About

About me

I think I’m generally a good person. I do good work, I’m a good wife, a good daughter, a good friend, a good Christian. Sure I’ve made mistakes, but generally, I’m “good.” But I’ve realized what I really mean is that I’m good enough.

But good enough and simply being good is holding me back. That belief, that I’m done improving, is stopping me from becoming great. “Good” has become the bare minimum for many of us, and I’m not satisfied with that anymore. I’m resolving to work toward greatness. For myself, for my husband, my family, my friends and, most important, for my God.

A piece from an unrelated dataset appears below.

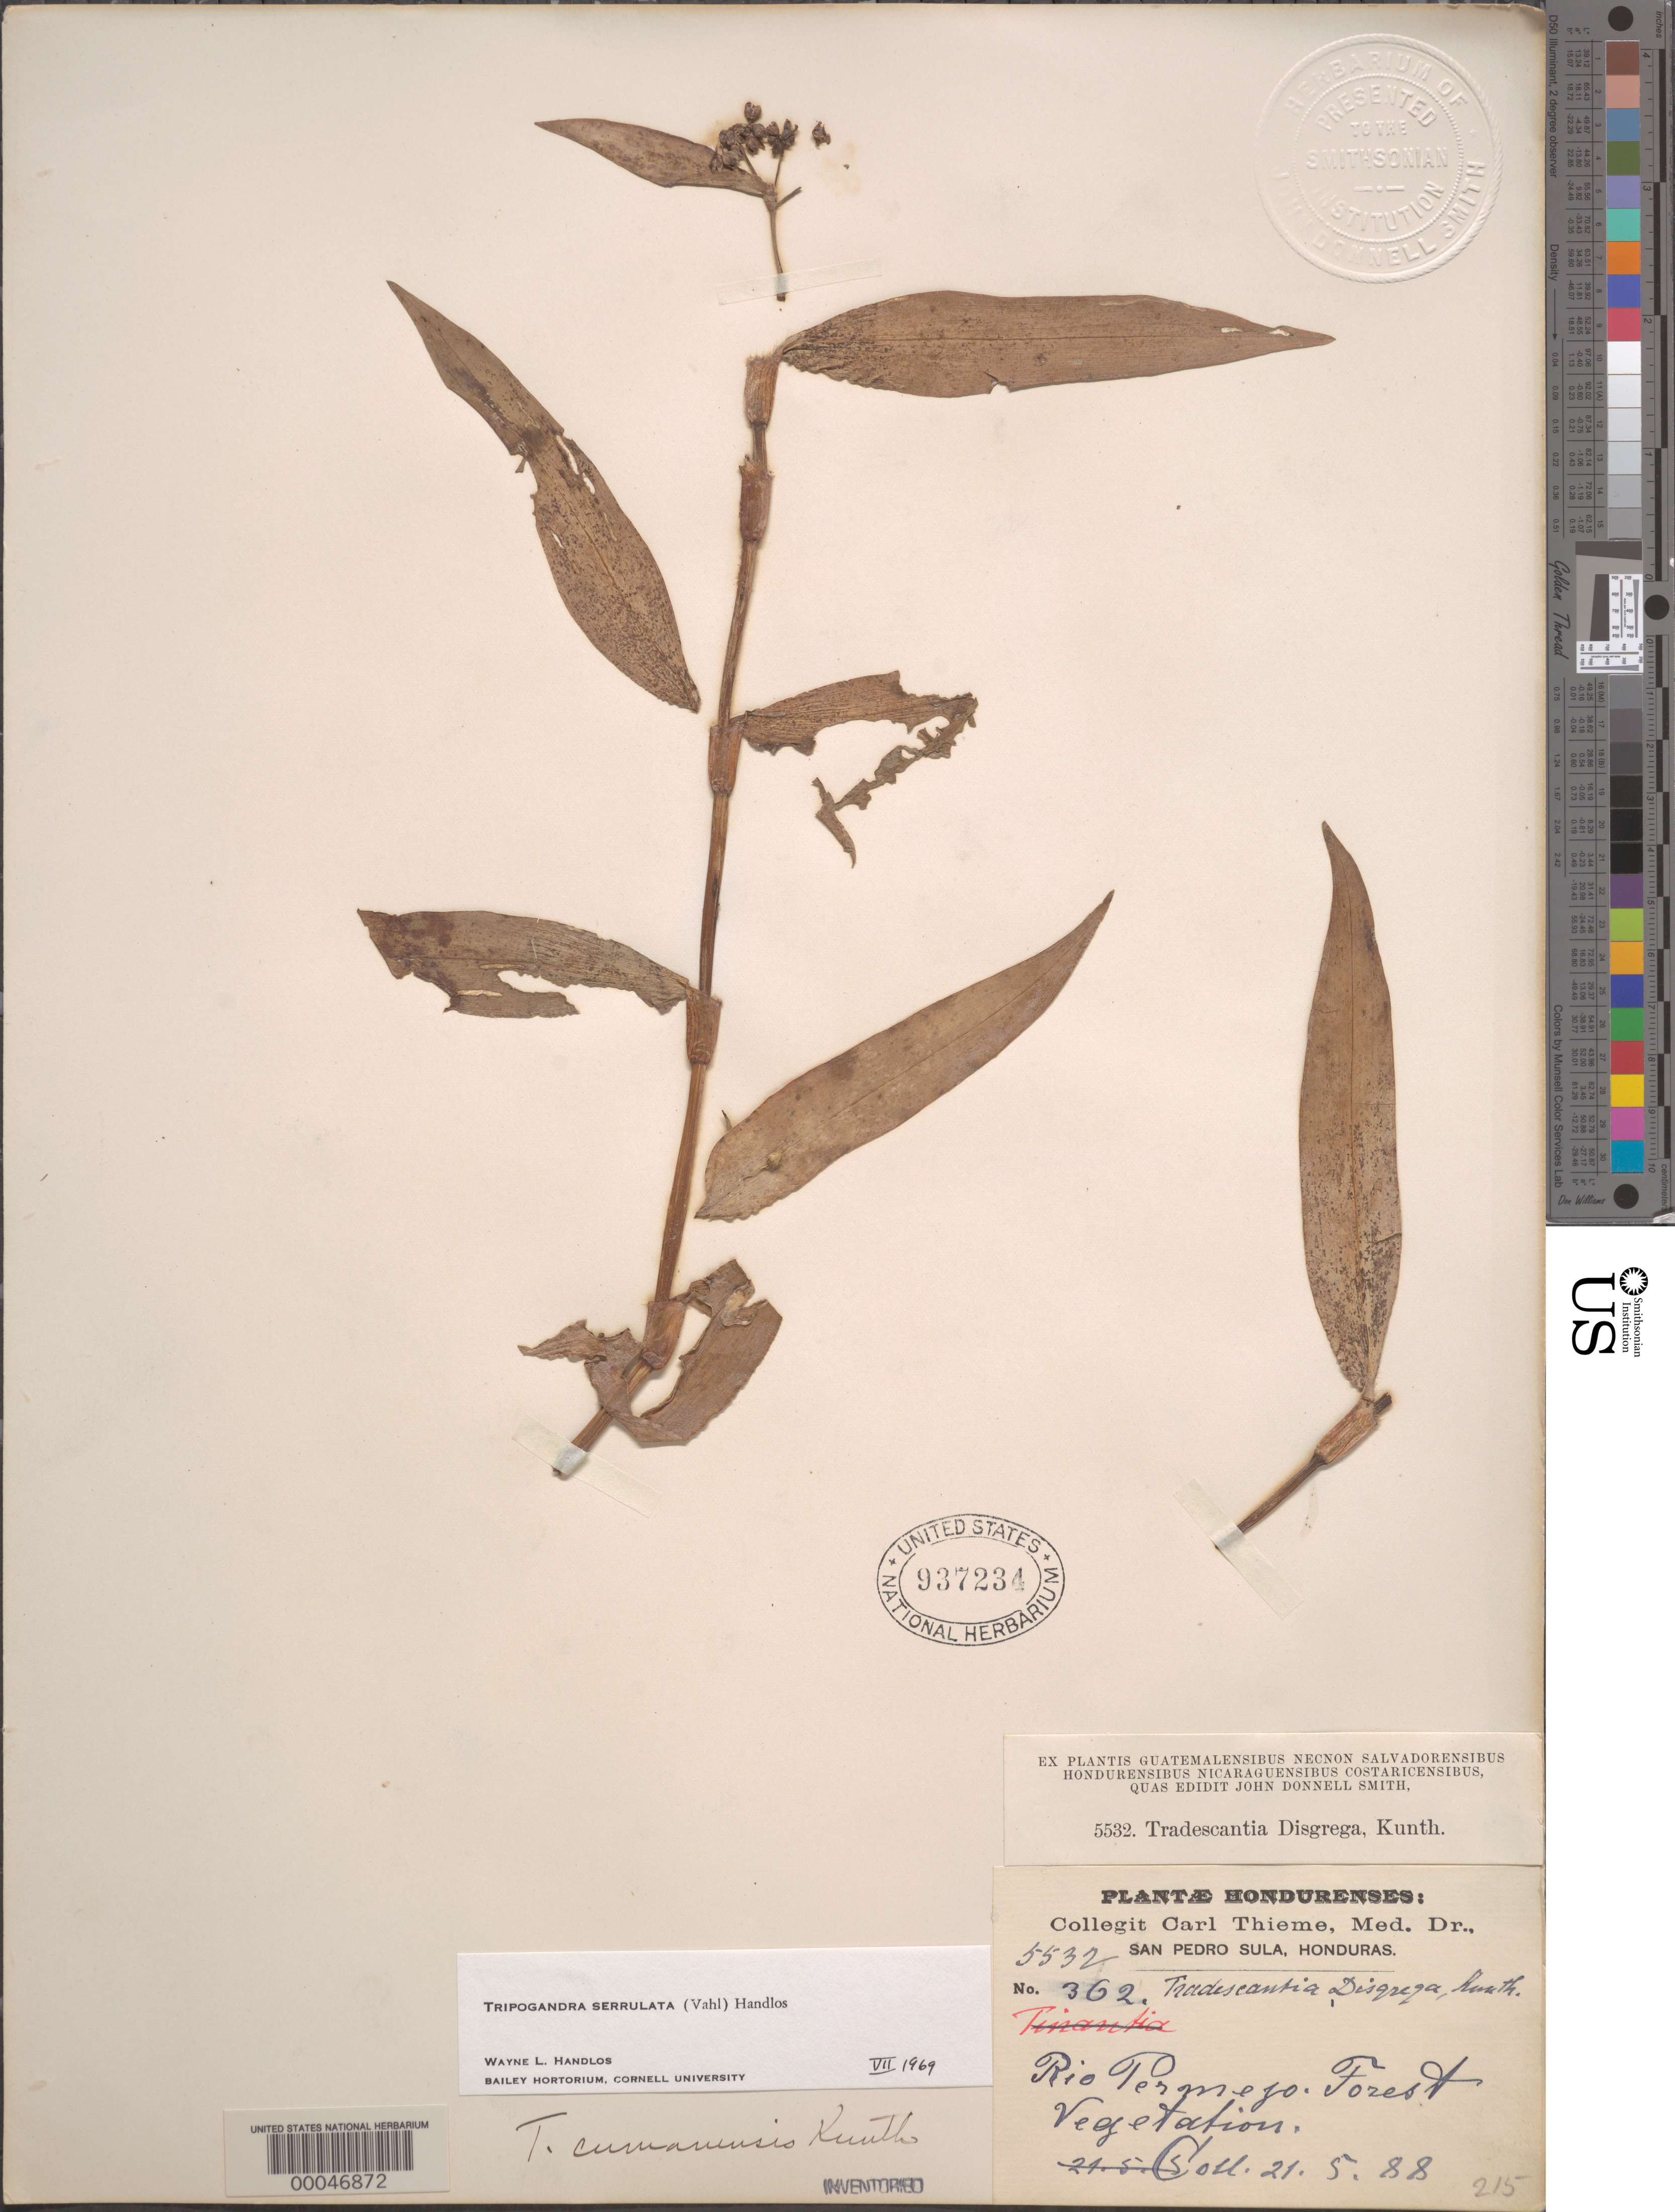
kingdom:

This won’t be easy. I will fail often. But I will keep trying, and I will no longer be satisfied with good enough.

About this blog

I discovered a while back that I can’t think intensely inside my own brain. That, of course, seems like a very illogical thing to say. But wrapping my mind around the ideas and concepts and conundrums and quandaries that I come across every day requires me to talk it out. I have to hear my thoughts out loud to organize and understand them. And I prefer to talk to other people rather than my cats. (Some folks frown upon that.)

Because I “listen” to words as I write them, this is a good way to sort my thoughts. It’s also public, so I hope my friends will help keep me on track with my goals for personal improvement.

I encourage you to stop being satisfied with good enough, too, but that’s not what this is about. I’m preaching to myself. I’d love to hear your thoughts.